What prompted you to participate in the San Marino Song Contest 2025?
The desire to make my solo music feel. The opportunities must be seized. I have stopped being a Mujaheddin for many years, today I am a secular. I had fun there, I kept intact the attitude we have with the Subsonica, namely that of being an alien spacecraft that falls into situations and then flies away.
Is it the same approach you had when you participated in friends as a judge?
Yes. I did mine and I came away. In San Marino I did not go for the race, but to make those who listened to me say: “Beautiful that song, there is also a tour, I could go to a date to hear more”. I really can’t wait to return to the stage with this project.
You will not be “defended” by the band.
This is why it will be interesting. For me it will be like returning to the beginning. And then I am interested in silence, which I learned to appreciate more and more by playing around with the plan. When I played in Naples, a metal boy, who in silence paid attention to the songs, at the end of the live he embraced me and said to me: “Thanks because your music reminded me of my father”. I make music exactly for this. My concerts are the soundtracks of the silence of those who listen to them. Mine is not a concert-exhibition.
What is it?
A tool to travel. And this thing works if the silence is captured, precisely. If when the live ends, before the final applause, there are seconds of silence, it means that it has been clear.

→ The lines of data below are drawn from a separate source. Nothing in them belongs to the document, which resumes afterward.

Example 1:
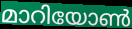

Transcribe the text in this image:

മാറിയോൺ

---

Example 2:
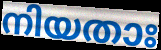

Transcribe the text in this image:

നിയതാഃ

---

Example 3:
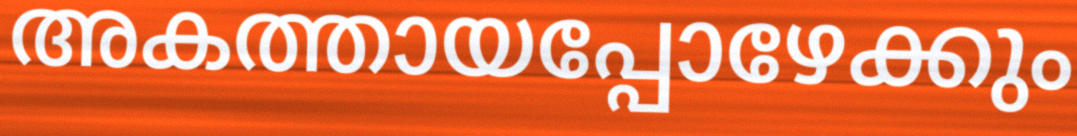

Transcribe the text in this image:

അകത്തായപ്പോഴേക്കും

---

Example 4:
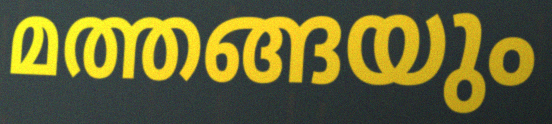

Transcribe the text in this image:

മത്തങ്ങയും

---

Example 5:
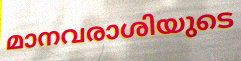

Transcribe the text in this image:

മാനവരാശിയുടെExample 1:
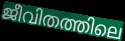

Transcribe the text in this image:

ജീവിതത്തിലെ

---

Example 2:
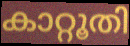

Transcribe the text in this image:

കാറ്റൂതി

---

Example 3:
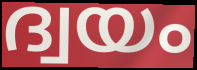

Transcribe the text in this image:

ദ്വയം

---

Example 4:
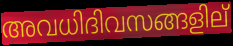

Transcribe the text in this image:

അവധിദിവസങ്ങളില്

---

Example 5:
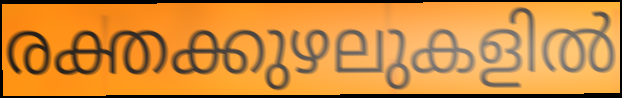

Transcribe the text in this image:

രക്തക്കുഴലുകളിൽ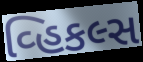
વ્હિકલ્સ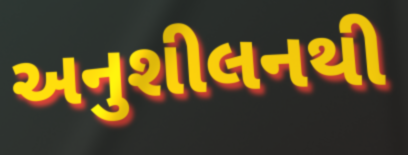
અનુશીલનથી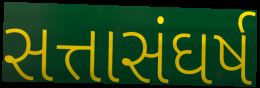
સત્તાસંઘર્ષ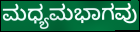
ಮಧ್ಯಮಭಾಗವುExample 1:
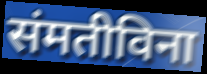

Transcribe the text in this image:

संमतीविना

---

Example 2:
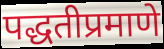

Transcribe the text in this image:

पद्धतीप्रमाणे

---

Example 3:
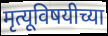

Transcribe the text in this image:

मृत्यूविषयीच्या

Is this one of the most flourishing moments for Subsonica and for all of you as individual artists?
It is a moment of great well -being. Usually after a Subsonica album, and the consequent tour, we started working on our solo works. This time, however, we have worked “inside” the band and “outside” the band, at the same time. And it was nice not to have clear caesure between one world and another. It could not have been otherwise: in 2026 the Subsonica will turn thirty and it is a milestone, uncommon, which is right in some way to underline and celebrate.

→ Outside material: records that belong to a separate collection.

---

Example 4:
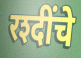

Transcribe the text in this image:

रश्दींचे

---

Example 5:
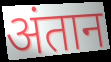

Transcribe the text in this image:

अंतानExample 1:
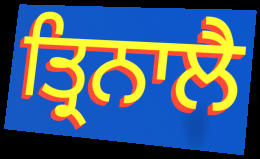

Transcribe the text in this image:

ਤ੍ਰਿਨਾਲੈ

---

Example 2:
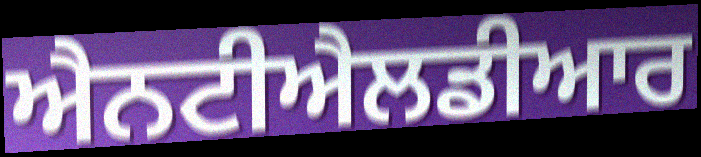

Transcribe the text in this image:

ਐਨਟੀਐਲਡੀਆਰ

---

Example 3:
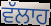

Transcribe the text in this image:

ਵੱਲਾਹ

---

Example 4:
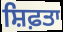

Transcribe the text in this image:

ਸ਼ਿਫ਼ਤਾ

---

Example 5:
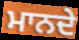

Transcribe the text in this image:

ਮਾਨਦੇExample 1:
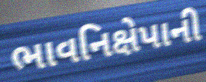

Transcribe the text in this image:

ભાવનિક્ષેપાની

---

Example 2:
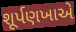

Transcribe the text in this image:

શૂર્પણખાએ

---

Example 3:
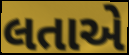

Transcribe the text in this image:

લતાએ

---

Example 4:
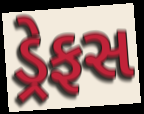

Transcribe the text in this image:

ડ્રેફસ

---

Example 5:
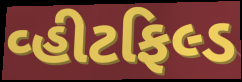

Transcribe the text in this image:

વ્હીટફિલ્ડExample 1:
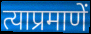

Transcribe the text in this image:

त्याप्रमाणें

Does your strength also pass through the identity of individuals?
Certainly. Each of us has well -defined features, he loves to explore. And we all put our knowledge and our sound trips also at the service of the group.

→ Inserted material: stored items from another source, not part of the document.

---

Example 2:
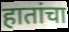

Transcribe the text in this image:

हातांचा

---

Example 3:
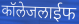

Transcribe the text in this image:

कॉलेजलाईफ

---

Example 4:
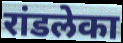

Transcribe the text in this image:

रांडलेका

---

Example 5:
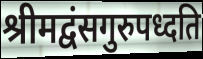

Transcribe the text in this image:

श्रीमद्वंसगुरुपध्दतिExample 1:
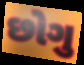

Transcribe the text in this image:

છોગુ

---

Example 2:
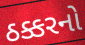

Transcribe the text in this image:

ઠક્કરનો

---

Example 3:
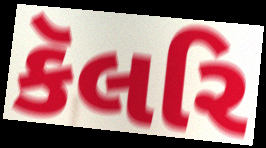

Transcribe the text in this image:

કૅલરિ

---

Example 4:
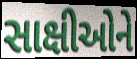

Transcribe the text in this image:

સાક્ષીઓને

You are also constantly busy with musical workshops for the little ones, activated within several hospitals in Italy, with the aim of giving birth to an electronic music school for children. Is music therapeutic?
The workshops in hospitals are a gift that the hospitals themselves make me. The child’s electronic music school is a concrete project that I would like to start in 2026 permanently: the culture of listening is carried out through electronics. And knowing how to listen is a value, today more than ever that we speak so much, but you listen to very little. The electronics also allows children to immediately generate sounds through, trivially, buttons, without going through tools. I would like my inheritance to be this school. A school where the love for sound is made to live better.
In the past you have collaborated with Placebo, Depeche Mode, Beastie Boys and other giants. How did you get in touch?
In the 2000s I put many records, it was the period of the dance electronics. Claudio Coccoluto had a cult program, on Saturday evening on the radio, who mapped the movements of all of us DJs that we played in the premises. Through radio messages we intervened live, we told where we were and he replied. It was very funny. And always at that time many and different remixes could be done, and I happened to do them for incredible bands. Andrew Fletcher of the Depeche Mode I met him precisely because we did many evenings together as DJ. I remember that for them I made a remix of “John the Revelator”. I also received pieces, to make remixes, the Mötley Crüe, one of my favorite bands.
How far can you go?
There must be a creative vision, an idea at the base. When I hear a remixed piece of the care in a lounge-aperitif version, here, in that case, I feel bad.